# Instructions for the task
Report, in full, each line of the material below in which the string "Muchas" occurs.
______
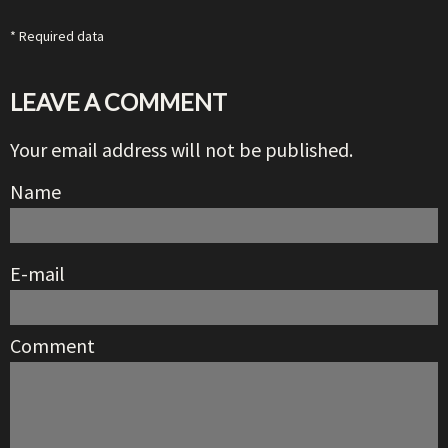
* Required data
LEAVE A COMMENT
Your email address will not be published.
Name
E-mail
Comment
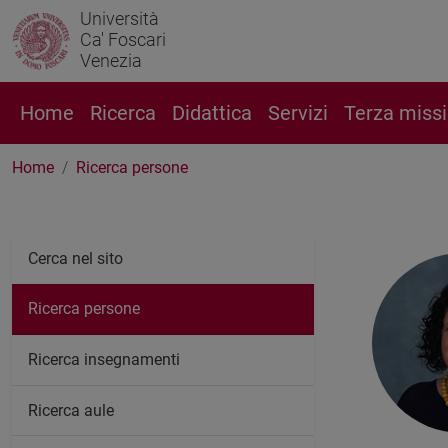
Università
Ca' Foscari
Venezia
Home
Ricerca
Didattica
Servizi
Terza miss
Home
Ricerca persone
Cerca nel sito
Ricerca persone
Ricerca insegnamenti
Ricerca aule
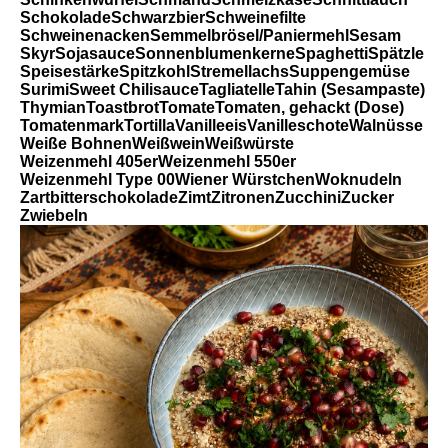
Schokolade
Schwarzbier
Schweinefilte
Schweinenacken
Semmelbrösel/Paniermehl
Sesam
Skyr
Sojasauce
Sonnenblumenkerne
Spaghetti
Spätzle
Speisestärke
Spitzkohl
Stremellachs
Suppengemüse
Surimi
Sweet Chilisauce
Tagliatelle
Tahin (Sesampaste)
Thymian
Toastbrot
Tomate
Tomaten, gehackt (Dose)
Tomatenmark
Tortilla
Vanilleeis
Vanilleschote
Walnüsse
Weiße Bohnen
Weißwein
Weißwürste
Weizenmehl 405er
Weizenmehl 550er
Weizenmehl Type 00
Wiener Würstchen
Woknudeln
Zartbitterschokolade
Zimt
Zitronen
Zucchini
Zucker
Zwiebeln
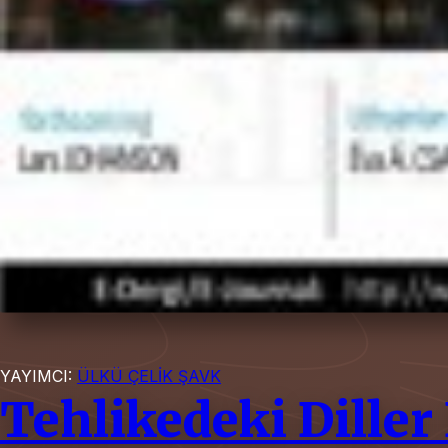
YAYIMCI:
ÜLKÜ ÇELİK ŞAVK
Tehlikedeki Diller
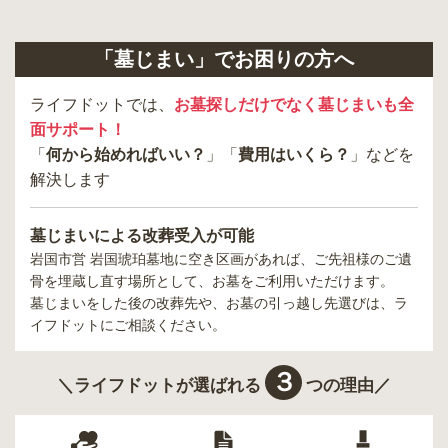
「墓じまい」でお困りの方へ
ライフドットでは、
お墓探しだけでなく墓じまいも全
面サポート！
「
何から始めればいい？
」「
費用はいくら？
」などを
解決します
墓じまいによる改葬受入が可能
岩国市営 岩国琥珀墓地
に空き区画があれば、ご先祖様のご遺
骨を埋蔵し直す場所として、お墓をご利用いただけます。
墓じまいをした後の改葬先や、お墓の引っ越し先選びは、ラ
イフドットにご相談ください。
３
＼ライフドットが選ばれる
つの理由／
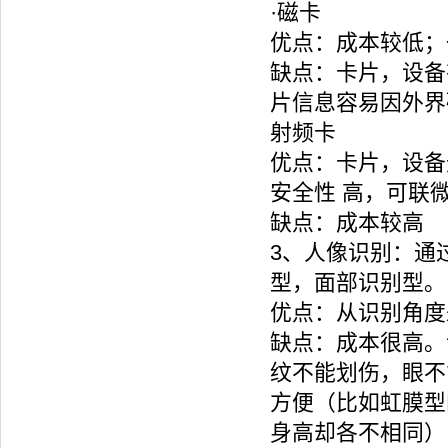
·磁卡
优点：成本较低；
缺点：卡片，设备
片信息容易因外界
射频卡
优点：卡片，设备
安全性 高，可联
缺点：成本较高
3、人像识别：通
型，面部识别型。
优点：从识别角度
缺点：成本很高。
纹不能划伤，眼不
方便（比如虹膜型
身高却各不相同）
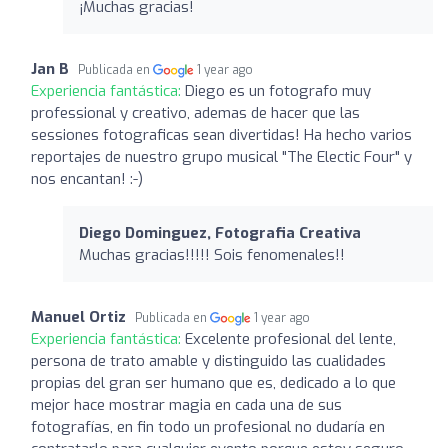
¡Muchas gracias!
Jan B
Publicada en
1 year ago
Experiencia fantástica:
Diego es un fotografo muy
professional y creativo, ademas de hacer que las
sessiones fotograficas sean divertidas! Ha hecho varios
reportajes de nuestro grupo musical "The Electic Four" y
nos encantan! :-)
Diego Dominguez, Fotografia Creativa
Muchas gracias!!!!! Sois fenomenales!!
Manuel Ortiz
Publicada en
1 year ago
Experiencia fantástica:
Excelente profesional del lente,
persona de trato amable y distinguido las cualidades
propias del gran ser humano que es, dedicado a lo que
mejor hace mostrar magia en cada una de sus
fotografías, en fin todo un profesional no dudaría en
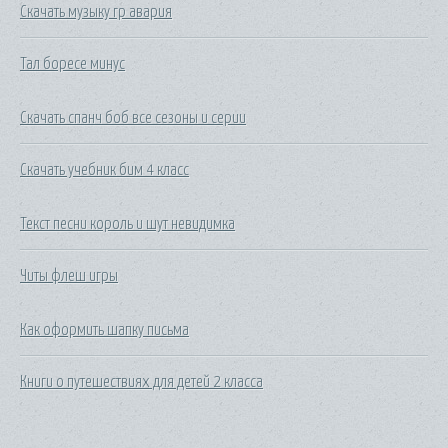
Скачать музыку гр авария
Тал боресе минус
Скачать спанч боб все сезоны и серии
Скачать учебник бим 4 класс
Текст песни король и шут невидимка
Читы флеш игры
Как оформить шапку письма
Книги о путешествиях для детей 2 класса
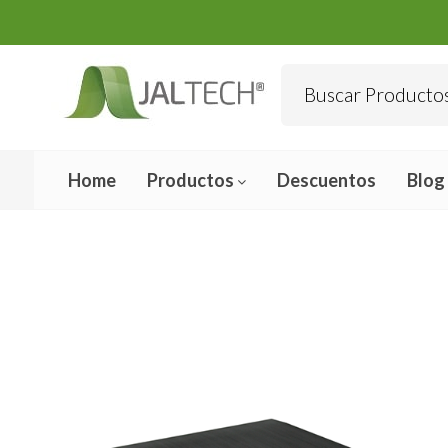
Home
Productos
Descuentos
Blog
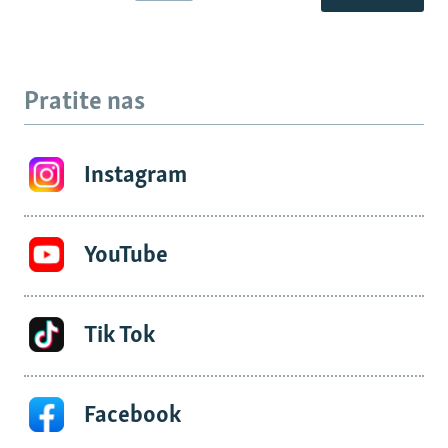
Pratite nas
Instagram
YouTube
Tik Tok
Facebook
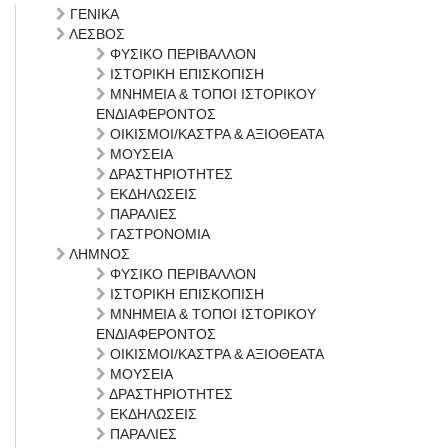
ΓΕΝΙΚΑ
ΛΕΣΒΟΣ
ΦΥΣΙΚΟ ΠΕΡΙΒΑΛΛΟΝ
ΙΣΤΟΡΙΚΗ ΕΠΙΣΚΟΠΙΣΗ
ΜΝΗΜΕΙΑ & ΤΟΠΟΙ ΙΣΤΟΡΙΚΟΥ
ΕΝΔΙΑΦΕΡΟΝΤΟΣ
ΟΙΚΙΣΜΟΙ/ΚΑΣΤΡΑ & ΑΞΙΟΘΕΑΤΑ
ΜΟΥΣΕΙΑ
ΔΡΑΣΤΗΡΙΟΤΗΤΕΣ
ΕΚΔΗΛΩΣΕΙΣ
ΠΑΡΑΛΙΕΣ
ΓΑΣΤΡΟΝΟΜΙΑ
ΛΗΜΝΟΣ
ΦΥΣΙΚΟ ΠΕΡΙΒΑΛΛΟΝ
ΙΣΤΟΡΙΚΗ ΕΠΙΣΚΟΠΙΣΗ
ΜΝΗΜΕΙΑ & ΤΟΠΟΙ ΙΣΤΟΡΙΚΟΥ
ΕΝΔΙΑΦΕΡΟΝΤΟΣ
ΟΙΚΙΣΜΟΙ/ΚΑΣΤΡΑ & ΑΞΙΟΘΕΑΤΑ
ΜΟΥΣΕΙΑ
ΔΡΑΣΤΗΡΙΟΤΗΤΕΣ
ΕΚΔΗΛΩΣΕΙΣ
ΠΑΡΑΛΙΕΣ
______
# Solution below
¡Muchas gracias!
Muchas gracias!!!!! Sois fenomenales!!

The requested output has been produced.